═══ SUPPLIED PASSAGE ═══

The series had higher-than-average production costs, with the finest camera work and other technical attributes. At a time when most viewers owned black-and-white televisions My Friend Flicka was filmed in color, though it was originally broadcast in black-and-white.

During the 1950s it was common practice to have one advertiser sponsor an entire season of a television series. CBS was asking an advertising fee of $37,500 for each episode, and at least one advertiser chose to sponsor a different series, which was $10,000 less expensive per episode. Colgate-Palmolive signed on as the series sponsor.

High production costs is believed to be the reason why the popular series did not have a second season. Instead, 20th Century-Fox chose My Friend Flicka as one of the first two series that they offered as rerun syndication packages.

═══ PROVIDED MATERIAL ═══

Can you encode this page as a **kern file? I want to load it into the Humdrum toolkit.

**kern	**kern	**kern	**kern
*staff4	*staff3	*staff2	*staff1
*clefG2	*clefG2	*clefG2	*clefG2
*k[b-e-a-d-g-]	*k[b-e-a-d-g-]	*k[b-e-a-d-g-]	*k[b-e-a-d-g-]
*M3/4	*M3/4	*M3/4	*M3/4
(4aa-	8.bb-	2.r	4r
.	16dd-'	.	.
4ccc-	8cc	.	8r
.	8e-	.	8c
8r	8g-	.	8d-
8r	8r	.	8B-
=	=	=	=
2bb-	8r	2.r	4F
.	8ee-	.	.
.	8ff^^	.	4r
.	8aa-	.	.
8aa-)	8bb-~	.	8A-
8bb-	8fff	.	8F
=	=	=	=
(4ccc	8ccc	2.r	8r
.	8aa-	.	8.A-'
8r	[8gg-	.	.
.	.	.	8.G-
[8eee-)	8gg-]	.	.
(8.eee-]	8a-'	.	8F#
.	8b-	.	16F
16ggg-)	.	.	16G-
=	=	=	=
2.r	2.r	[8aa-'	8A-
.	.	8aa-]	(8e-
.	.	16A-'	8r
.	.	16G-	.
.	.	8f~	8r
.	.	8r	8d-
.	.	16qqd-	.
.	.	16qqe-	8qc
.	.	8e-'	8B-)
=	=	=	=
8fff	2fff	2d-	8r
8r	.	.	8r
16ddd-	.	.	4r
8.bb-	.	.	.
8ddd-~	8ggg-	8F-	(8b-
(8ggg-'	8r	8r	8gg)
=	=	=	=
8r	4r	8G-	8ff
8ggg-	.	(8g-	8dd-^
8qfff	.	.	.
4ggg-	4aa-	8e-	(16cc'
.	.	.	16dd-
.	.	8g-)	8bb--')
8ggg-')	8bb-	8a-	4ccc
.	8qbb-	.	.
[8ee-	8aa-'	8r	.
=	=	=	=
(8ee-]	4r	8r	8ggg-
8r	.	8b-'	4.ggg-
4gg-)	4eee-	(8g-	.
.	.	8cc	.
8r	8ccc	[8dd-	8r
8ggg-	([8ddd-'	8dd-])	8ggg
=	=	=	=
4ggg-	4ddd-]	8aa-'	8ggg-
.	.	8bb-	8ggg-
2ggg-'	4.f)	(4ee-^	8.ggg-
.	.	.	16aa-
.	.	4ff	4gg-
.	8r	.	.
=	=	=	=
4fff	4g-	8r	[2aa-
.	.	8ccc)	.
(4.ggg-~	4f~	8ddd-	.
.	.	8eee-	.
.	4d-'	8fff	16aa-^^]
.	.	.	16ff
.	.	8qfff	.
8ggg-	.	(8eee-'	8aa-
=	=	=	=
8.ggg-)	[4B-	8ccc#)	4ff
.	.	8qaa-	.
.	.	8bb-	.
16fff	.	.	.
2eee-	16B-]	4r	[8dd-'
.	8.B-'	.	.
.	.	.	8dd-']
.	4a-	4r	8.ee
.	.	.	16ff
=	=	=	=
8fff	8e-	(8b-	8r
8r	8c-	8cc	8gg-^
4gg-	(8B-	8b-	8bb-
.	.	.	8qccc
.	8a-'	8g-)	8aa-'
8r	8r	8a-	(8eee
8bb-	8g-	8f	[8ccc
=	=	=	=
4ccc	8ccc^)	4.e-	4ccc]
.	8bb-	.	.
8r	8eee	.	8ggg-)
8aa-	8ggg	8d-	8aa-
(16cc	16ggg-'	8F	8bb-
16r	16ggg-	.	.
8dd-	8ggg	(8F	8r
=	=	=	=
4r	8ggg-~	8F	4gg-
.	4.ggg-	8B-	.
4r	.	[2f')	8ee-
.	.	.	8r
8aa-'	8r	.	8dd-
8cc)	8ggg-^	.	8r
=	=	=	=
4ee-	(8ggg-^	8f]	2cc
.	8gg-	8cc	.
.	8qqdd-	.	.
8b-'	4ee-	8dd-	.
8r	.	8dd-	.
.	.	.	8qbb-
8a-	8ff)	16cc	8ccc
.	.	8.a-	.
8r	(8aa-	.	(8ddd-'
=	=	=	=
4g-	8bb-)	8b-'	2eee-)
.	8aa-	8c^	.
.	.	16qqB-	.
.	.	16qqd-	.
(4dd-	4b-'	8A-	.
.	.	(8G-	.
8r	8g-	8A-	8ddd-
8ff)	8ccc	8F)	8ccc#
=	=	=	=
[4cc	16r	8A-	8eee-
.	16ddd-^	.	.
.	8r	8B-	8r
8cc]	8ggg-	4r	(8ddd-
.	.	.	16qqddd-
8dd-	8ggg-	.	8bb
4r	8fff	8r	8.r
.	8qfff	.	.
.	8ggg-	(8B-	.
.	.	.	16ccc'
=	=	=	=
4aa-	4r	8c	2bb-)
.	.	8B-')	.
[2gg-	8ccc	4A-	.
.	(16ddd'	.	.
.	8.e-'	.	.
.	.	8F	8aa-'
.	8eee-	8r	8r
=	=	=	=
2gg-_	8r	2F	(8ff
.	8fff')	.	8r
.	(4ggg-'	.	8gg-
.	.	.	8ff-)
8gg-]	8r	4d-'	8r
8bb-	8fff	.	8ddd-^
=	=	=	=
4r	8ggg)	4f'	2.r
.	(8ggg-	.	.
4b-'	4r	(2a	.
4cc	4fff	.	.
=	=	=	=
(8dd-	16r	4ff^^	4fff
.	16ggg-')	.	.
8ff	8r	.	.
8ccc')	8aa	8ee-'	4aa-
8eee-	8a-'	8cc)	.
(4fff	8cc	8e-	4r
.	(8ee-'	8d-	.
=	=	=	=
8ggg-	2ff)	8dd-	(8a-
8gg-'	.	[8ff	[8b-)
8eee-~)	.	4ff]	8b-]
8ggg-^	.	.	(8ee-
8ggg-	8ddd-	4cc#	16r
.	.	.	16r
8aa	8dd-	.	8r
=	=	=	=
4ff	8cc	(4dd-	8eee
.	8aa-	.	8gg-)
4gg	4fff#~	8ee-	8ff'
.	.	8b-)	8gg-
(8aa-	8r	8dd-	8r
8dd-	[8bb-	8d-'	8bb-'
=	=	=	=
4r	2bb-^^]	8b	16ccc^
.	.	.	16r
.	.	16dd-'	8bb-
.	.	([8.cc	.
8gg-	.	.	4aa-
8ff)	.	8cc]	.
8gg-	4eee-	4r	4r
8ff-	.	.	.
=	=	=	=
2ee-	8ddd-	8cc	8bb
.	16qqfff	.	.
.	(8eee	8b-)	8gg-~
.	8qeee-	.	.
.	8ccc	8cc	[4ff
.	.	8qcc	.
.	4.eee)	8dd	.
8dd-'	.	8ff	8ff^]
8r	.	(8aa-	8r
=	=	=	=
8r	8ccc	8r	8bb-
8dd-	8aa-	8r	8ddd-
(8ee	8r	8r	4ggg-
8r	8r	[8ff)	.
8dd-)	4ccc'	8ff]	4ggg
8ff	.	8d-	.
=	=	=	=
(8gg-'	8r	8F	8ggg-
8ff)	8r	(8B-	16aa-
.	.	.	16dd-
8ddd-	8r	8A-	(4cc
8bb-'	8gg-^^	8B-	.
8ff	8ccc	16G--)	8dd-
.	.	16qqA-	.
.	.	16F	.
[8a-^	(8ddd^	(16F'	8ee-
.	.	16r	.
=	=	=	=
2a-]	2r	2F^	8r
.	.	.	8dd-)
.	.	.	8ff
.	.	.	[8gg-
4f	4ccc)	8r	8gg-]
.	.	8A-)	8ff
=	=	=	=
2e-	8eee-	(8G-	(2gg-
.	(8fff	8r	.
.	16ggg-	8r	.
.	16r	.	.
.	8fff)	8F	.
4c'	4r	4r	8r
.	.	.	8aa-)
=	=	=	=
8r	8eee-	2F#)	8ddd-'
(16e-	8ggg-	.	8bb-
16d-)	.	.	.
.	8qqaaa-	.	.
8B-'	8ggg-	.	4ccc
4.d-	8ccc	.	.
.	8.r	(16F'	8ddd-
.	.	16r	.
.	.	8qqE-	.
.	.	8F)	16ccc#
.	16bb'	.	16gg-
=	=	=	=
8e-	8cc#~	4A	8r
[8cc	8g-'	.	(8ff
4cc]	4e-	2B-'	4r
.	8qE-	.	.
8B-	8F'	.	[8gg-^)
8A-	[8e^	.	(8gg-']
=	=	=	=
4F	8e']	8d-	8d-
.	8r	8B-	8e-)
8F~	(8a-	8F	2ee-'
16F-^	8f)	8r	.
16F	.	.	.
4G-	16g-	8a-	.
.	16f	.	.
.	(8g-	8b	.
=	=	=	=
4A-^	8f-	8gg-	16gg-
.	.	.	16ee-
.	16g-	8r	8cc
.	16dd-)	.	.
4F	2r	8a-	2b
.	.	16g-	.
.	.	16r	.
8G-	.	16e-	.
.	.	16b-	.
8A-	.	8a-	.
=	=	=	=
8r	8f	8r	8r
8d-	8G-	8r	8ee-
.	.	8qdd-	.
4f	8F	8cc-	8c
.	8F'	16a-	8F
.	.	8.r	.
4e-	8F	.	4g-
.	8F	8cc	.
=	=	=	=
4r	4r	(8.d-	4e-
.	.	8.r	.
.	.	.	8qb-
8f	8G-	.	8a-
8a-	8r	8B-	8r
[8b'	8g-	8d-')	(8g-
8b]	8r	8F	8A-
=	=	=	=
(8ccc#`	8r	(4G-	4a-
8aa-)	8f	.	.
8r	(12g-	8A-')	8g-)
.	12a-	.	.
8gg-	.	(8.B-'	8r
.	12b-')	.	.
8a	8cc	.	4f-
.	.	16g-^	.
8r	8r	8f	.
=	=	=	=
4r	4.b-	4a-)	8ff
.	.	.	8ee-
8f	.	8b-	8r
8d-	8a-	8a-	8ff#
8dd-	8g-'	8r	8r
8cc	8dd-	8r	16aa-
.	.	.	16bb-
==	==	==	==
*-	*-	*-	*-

═══

## [PROBLEM]
Return the full passage about the production and sponsorship of My Friend Flicka, word for word.

## [EXPECTED OUTPUT]
The series had higher-than-average production costs, with the finest camera work and other technical attributes. At a time when most viewers owned black-and-white televisions My Friend Flicka was filmed in color, though it was originally broadcast in black-and-white.

During the 1950s it was common practice to have one advertiser sponsor an entire season of a television series. CBS was asking an advertising fee of $37,500 for each episode, and at least one advertiser chose to sponsor a different series, which was $10,000 less expensive per episode. Colgate-Palmolive signed on as the series sponsor.

High production costs is believed to be the reason why the popular series did not have a second season. Instead, 20th Century-Fox chose My Friend Flicka as one of the first two series that they offered as rerun syndication packages.